§ 作業目標 1: 以下の抜粋のうち、「今は生まれ変わって普通の人間」を含む語句で始まり「うちの娘達は大トロが大好物なんですが、まだ10代になっていないからいいですよね。」で終わる部分を、原文どおりに返してください。

§ 提供抜粋:
==============================

昔、雪の峠道で逝き倒れちゃいまして、それから暫く幽霊やってました。
今は生まれ変わって普通の人間やってます。前世と幽霊だった頃の記憶はありますが、霊感と
かは今はありません。
- 109 :自夜 :2006/12/11(月) 21:19:26 ID:AhOXgInU0
- >>106のまぐろさん
私も、最初は前世の記憶なんてなかったですよ。
ドライブしててとある山道を通っているときに何の前触れもなく「あ、ここ、私が
死んだ所だ」と思い、それから後すっかり忘れていた映画のストーリーを思い出す
ように前世の記憶と幽霊だった頃の記憶が蘇ったんです。
だからって、それから人生が変わるわけでもなく、今でも平々凡々と生きています。
- 112 :自夜 :2006/12/11(月) 22:28:20 ID:AhOXgInU0
- >>111 捜査官さん
うちの娘達は大トロが大好物なんですが、まだ10代になっていないからいいですよね。
>>110 まぐろさん
概視感とは違うんですよね。概視感って初めての所なのに知っているような感じがする
ってやつですよね。それはそれで、何回か感じたことはありますが。
例の山道は、何回か通ったことある山道だったんです。それまで別に何も感じなかった
んですがね。その時だけ、本当に忘れてたことを思い出したように記憶が蘇ったんです
よ、一挙に全部 っていうか、前世と幽霊時代の2話分。
日頃忘れている昔のドラマやアニメでも、何かの拍子に思い出すとき、登場人物の多く
がパっと思い浮かぶでしょ、そんな感じ。
- 116 :自夜 :2006/12/12(火) 09:31:47 ID:Jo6IBtXd0
- >>115さん
普通に今の人生を覚えている程度には覚えていますよ。
時代は今で言う戦国時代ですかね。乱世っていう感じはしなかったですが。

==============================

データソースのエントリ:
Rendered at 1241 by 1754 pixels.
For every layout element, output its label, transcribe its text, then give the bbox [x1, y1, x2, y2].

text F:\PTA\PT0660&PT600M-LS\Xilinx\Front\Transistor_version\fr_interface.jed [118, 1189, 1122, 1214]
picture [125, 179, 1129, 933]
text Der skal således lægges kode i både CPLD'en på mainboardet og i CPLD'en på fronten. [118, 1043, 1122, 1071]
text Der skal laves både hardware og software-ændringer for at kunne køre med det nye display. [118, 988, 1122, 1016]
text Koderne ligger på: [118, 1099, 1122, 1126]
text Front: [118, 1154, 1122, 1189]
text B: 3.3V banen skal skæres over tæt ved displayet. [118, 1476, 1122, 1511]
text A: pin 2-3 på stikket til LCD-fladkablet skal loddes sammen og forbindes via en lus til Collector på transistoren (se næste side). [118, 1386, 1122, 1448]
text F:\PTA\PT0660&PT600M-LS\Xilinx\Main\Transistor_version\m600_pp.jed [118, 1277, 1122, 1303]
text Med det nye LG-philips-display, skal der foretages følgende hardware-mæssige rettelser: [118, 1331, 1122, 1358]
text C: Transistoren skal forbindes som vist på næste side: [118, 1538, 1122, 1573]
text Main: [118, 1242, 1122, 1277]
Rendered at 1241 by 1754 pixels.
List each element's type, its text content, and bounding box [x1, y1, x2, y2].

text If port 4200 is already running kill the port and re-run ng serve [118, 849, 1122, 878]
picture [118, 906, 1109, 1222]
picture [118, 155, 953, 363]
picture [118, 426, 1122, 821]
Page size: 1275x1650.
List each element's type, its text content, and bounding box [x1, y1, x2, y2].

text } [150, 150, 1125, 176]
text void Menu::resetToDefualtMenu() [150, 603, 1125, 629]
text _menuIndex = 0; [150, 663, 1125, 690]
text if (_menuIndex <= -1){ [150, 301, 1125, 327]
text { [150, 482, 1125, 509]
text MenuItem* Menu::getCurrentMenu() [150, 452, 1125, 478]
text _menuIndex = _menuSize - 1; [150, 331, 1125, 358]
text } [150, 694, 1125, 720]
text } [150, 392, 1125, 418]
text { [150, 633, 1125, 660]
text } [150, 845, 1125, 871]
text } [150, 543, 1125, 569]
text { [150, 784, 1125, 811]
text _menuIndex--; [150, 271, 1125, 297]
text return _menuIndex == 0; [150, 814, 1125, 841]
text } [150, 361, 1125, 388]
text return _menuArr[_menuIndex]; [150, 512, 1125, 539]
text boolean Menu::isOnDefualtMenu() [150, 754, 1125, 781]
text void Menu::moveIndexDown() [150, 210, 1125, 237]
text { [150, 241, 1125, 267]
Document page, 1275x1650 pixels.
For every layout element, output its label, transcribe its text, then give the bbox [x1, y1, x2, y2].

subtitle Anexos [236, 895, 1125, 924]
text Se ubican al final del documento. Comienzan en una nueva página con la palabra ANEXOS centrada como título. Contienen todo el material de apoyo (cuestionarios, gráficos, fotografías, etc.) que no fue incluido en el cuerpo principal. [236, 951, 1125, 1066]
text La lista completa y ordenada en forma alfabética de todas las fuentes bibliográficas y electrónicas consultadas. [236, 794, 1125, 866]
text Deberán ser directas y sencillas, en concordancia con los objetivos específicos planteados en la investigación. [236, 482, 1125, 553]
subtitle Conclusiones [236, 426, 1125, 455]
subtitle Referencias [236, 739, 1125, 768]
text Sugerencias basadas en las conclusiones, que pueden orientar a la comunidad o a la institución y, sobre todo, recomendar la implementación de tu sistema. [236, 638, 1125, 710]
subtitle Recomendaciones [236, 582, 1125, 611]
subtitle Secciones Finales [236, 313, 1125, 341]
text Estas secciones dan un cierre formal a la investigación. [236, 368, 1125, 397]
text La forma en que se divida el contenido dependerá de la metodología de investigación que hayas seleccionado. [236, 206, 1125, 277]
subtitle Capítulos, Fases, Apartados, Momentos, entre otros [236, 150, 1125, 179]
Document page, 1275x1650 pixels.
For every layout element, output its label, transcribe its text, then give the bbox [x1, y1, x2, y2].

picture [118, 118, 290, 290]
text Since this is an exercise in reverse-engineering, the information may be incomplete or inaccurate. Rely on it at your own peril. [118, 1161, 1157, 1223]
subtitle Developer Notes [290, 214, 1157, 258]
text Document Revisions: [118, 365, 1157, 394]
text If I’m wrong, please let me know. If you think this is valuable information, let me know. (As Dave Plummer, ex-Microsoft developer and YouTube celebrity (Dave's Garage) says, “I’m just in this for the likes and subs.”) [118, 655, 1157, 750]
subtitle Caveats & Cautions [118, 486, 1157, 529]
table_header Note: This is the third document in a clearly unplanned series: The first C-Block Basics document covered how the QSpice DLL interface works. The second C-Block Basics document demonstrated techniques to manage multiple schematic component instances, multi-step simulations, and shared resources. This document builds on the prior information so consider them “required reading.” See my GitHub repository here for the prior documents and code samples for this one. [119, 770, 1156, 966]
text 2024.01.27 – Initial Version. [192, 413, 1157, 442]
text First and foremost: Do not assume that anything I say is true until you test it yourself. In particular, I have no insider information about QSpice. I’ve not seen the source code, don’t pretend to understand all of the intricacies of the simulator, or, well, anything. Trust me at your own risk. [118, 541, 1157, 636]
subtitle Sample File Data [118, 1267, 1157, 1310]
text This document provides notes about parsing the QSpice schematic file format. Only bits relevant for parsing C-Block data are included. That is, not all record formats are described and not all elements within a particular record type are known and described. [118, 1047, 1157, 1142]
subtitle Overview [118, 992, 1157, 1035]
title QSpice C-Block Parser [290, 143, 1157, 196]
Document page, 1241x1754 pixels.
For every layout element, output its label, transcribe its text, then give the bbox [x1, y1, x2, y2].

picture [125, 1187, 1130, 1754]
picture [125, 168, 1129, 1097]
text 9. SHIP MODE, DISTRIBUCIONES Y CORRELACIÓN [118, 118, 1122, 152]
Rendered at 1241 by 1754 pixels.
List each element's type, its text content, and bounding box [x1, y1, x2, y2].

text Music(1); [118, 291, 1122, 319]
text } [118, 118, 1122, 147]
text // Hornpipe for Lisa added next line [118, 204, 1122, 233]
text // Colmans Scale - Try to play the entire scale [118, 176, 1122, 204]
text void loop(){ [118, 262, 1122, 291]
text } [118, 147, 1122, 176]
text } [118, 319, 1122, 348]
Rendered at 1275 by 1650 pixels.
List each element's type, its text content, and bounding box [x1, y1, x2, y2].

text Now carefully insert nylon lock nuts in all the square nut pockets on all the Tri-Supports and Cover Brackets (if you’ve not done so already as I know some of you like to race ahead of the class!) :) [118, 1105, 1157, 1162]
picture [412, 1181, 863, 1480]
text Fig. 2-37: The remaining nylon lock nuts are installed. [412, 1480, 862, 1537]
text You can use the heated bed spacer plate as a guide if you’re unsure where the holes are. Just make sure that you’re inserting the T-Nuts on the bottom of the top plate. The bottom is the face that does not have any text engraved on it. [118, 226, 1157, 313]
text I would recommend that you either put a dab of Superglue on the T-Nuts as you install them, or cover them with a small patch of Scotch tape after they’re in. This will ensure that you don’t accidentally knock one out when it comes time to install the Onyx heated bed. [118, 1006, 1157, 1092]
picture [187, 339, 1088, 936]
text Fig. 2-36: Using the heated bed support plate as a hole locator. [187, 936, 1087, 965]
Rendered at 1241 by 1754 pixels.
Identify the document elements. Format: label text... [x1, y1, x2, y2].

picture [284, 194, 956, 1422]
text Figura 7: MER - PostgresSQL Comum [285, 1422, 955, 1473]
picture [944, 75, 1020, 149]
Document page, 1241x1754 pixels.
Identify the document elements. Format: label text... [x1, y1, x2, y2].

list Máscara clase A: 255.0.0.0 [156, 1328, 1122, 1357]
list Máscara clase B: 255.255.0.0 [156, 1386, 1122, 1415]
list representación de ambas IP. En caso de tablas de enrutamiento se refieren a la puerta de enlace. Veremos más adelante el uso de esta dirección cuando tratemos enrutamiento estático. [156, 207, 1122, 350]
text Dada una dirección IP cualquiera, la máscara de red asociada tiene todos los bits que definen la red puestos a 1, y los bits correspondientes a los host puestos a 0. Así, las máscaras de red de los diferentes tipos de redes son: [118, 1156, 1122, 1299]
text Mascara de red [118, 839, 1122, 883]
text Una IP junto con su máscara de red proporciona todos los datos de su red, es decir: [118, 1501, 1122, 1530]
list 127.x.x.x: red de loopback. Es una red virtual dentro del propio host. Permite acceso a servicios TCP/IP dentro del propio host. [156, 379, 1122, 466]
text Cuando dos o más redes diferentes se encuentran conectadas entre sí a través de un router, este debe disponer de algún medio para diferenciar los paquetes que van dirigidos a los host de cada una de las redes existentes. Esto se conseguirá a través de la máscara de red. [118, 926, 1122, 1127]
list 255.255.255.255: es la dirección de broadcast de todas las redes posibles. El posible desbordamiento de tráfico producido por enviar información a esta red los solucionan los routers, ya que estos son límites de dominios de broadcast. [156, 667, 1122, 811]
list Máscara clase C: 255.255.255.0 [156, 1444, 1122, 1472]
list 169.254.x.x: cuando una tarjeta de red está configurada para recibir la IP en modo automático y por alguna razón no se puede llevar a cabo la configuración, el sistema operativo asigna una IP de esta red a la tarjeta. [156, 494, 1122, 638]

==============================

§ 作業目標 2: 上記のエントリのうち、「Rendered at 1275 by 1650 pixels.」を含む行で始まり「text Fig. 2-36: Using」を含む行で終わる部分を、両端の行も含めて一字一句違えずに打ち直してください。

§ 出力結果 1:
今は生まれ変わって普通の人間やってます。前世と幽霊だった頃の記憶はありますが、霊感と
かは今はありません。
- 109 :自夜 :2006/12/11(月) 21:19:26 ID:AhOXgInU0
- >>106のまぐろさん
私も、最初は前世の記憶なんてなかったですよ。
ドライブしててとある山道を通っているときに何の前触れもなく「あ、ここ、私が
死んだ所だ」と思い、それから後すっかり忘れていた映画のストーリーを思い出す
ように前世の記憶と幽霊だった頃の記憶が蘇ったんです。
だからって、それから人生が変わるわけでもなく、今でも平々凡々と生きています。
- 112 :自夜 :2006/12/11(月) 22:28:20 ID:AhOXgInU0
- >>111 捜査官さん
うちの娘達は大トロが大好物なんですが、まだ10代になっていないからいいですよね。

§ 出力結果 2:
Rendered at 1275 by 1650 pixels.
List each element's type, its text content, and bounding box [x1, y1, x2, y2].

text Now carefully insert nylon lock nuts in all the square nut pockets on all the Tri-Supports and Cover Brackets (if you’ve not done so already as I know some of you like to race ahead of the class!) :) [118, 1105, 1157, 1162]
picture [412, 1181, 863, 1480]
text Fig. 2-37: The remaining nylon lock nuts are installed. [412, 1480, 862, 1537]
text You can use the heated bed spacer plate as a guide if you’re unsure where the holes are. Just make sure that you’re inserting the T-Nuts on the bottom of the top plate. The bottom is the face that does not have any text engraved on it. [118, 226, 1157, 313]
text I would recommend that you either put a dab of Superglue on the T-Nuts as you install them, or cover them with a small patch of Scotch tape after they’re in. This will ensure that you don’t accidentally knock one out when it comes time to install the Onyx heated bed. [118, 1006, 1157, 1092]
picture [187, 339, 1088, 936]
text Fig. 2-36: Using the heated bed support plate as a hole locator. [187, 936, 1087, 965]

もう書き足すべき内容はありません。